* [Exercice 1]:
Répondez aux questions suivantes d'après l'article sur le secteur automobile.
(a) Combien de suppressions de poste dans le monde les informations de presse évoquaient-elles chez Renault ?
(b) Pendant combien de temps Volkswagen suspendra-t-il en octobre la production dans deux sites ?
(c) Combien de postes Ford a-t-il annoncé supprimer dans son usine de Cologne ?
* [Exercice 2]: Traduisez en anglais cette phrase de l'article sur le secteur automobile : « En Allemagne, ils connaissent aussi des déboires à cause de coûts de l'énergie élevés et d'une perte de compétitivité à l'international. »
* [Exercice 3]: Reproduisez fidèlement le passage de l'article sur le secteur automobile qui va de « Automobile: la France » jusqu'à « dans les usines. » inclus.

* [Texte de lecture]:

Automobile: la France et l'Allemagne bousculées par les difficultés du secteur

Des usines à l'arrêt chez les deux premiers constructeurs européens Volkswagen et Stellantis, des équipementiers qui licencient en masse en Allemagne, le virage vers l'électrique plus difficile que prévu: le secteur automobile traverse une zone de sévères turbulences en France et en Allemagne.
Vendredi, c'est Renault qui a confirmé mener "des réflexions" "face aux incertitudes du marché", après des informations de presse évoquant 3.000 suppressions de poste dans le monde, y compris à son siège à Boulogne-Billancourt, près de Paris. Le groupe a précisé n'avoir encore pris "aucune décision".
Il avait déjà indiqué fin juillet avoir gelé les embauches au niveau mondial jusqu'à la fin de l'année, sauf pour les ouvriers dans les usines.
Les constructeurs européens sont plombés par la baisse des ventes sur le continent et un marché de l'électrique qui peine à décoller malgré la réglementation européenne qui interdira les véhicules thermiques d'ici 2035 au sein de l'UE.
En Allemagne, ils connaissent aussi des déboires à cause de coûts de l'énergie élevés et d'une perte de compétitivité à l'international.
Les annonces frappant les usines outre-Rhin se multiplient.
- Volkswagen, Bosch... -
Volkswagen suspendra une semaine en octobre la production dans deux sites consacrés à des modèles électriques. Le groupe a évoqué une "grande incertitude" avec "le conflit douanier avec les États-Unis et le débat sur la sortie du moteur thermique".
Le géant aux dix marques (Audi, Skoda, Seat...) a revu à la baisse ses prévisions pour 2025, après l'avertissement de sa filiale Porsche qui repousse la sortie de certains modèles électriques tout en lançant de nouveaux modèles à moteurs thermiques et hybrides.
La marque de luxe prévoit en outre de licencier la majorité des employés de sa branche de batteries Cellforce qui n'est jamais parvenue à rattraper les poids lourds asiatiques du secteur.
Les équipementiers ne sont pas épargnés. Cette semaine, l'allemand ZF a indiqué qu'il allait supprimer de 7.600 emplois, emboîtant le pas de Bosch.
Le premier équipementier mondial a décidé fin septembre de supprimer 13.000 postes supplémentaires en Allemagne (3% de ses effectifs dans le monde), s'ajoutant aux 9.000 suppressions annoncées depuis 2024.
Mi-septembre, Ford avait averti de la suppression de 1.000 postes dans son usine de Cologne, dédiée à l'électrique, après avoir annoncé en juillet 4.000 postes en moins en Europe.

* [Documents de travail]:
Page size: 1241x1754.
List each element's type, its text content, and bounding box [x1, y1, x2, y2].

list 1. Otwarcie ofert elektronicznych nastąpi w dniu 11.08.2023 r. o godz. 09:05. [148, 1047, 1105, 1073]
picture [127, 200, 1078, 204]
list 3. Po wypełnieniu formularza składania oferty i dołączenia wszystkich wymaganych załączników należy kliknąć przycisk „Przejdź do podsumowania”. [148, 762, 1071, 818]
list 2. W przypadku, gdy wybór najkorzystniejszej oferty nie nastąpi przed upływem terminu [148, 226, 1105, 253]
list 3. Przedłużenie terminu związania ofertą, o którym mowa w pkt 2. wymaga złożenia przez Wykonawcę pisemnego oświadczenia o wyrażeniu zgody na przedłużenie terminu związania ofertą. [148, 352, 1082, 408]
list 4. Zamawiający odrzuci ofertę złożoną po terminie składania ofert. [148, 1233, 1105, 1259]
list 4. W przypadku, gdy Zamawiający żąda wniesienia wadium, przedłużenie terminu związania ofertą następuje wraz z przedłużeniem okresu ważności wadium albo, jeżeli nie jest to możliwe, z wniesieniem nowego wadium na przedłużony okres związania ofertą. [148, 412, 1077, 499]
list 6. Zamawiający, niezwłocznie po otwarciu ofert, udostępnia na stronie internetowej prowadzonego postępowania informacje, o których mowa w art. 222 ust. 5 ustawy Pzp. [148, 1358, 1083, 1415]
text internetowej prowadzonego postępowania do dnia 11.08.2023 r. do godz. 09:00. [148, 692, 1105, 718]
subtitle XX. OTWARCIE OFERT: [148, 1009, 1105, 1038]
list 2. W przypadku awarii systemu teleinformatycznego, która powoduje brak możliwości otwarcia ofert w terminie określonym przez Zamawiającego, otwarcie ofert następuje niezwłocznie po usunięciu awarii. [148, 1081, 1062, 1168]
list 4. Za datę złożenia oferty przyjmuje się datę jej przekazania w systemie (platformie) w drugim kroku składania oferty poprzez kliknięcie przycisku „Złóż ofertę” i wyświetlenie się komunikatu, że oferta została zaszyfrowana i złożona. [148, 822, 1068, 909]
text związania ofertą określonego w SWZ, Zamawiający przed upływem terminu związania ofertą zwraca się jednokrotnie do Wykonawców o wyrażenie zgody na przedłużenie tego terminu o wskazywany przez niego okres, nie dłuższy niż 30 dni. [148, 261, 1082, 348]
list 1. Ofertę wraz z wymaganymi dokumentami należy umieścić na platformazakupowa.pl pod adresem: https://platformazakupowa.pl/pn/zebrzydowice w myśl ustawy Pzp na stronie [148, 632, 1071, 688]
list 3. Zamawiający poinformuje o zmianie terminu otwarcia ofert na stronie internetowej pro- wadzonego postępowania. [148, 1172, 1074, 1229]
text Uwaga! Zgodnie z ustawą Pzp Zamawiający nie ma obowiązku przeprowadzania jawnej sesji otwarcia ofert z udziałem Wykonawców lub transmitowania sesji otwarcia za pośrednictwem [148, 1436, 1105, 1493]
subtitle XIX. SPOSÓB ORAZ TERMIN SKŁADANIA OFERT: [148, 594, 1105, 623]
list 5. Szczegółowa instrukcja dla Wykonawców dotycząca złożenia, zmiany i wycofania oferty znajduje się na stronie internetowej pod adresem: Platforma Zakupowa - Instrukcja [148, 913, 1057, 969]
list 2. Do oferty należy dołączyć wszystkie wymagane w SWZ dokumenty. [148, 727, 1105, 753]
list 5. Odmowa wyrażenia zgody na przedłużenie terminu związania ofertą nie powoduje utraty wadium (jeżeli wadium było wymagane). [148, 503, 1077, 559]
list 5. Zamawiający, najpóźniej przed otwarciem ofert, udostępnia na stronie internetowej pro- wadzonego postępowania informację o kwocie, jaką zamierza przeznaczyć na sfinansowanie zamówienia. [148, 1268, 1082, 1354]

* [Corrigé 1]:
(a) 3.000 suppressions de poste.
(b) Une semaine.
(c) 1.000 postes.

* [Corrigé 2]: In Germany, they are also facing setbacks because of high energy costs and a loss of international competitiveness.

* [Corrigé 3]:
Automobile: la France et l'Allemagne bousculées par les difficultés du secteur

Des usines à l'arrêt chez les deux premiers constructeurs européens Volkswagen et Stellantis, des équipementiers qui licencient en masse en Allemagne, le virage vers l'électrique plus difficile que prévu: le secteur automobile traverse une zone de sévères turbulences en France et en Allemagne.
Vendredi, c'est Renault qui a confirmé mener "des réflexions" "face aux incertitudes du marché", après des informations de presse évoquant 3.000 suppressions de poste dans le monde, y compris à son siège à Boulogne-Billancourt, près de Paris. Le groupe a précisé n'avoir encore pris "aucune décision".
Il avait déjà indiqué fin juillet avoir gelé les embauches au niveau mondial jusqu'à la fin de l'année, sauf pour les ouvriers dans les usines.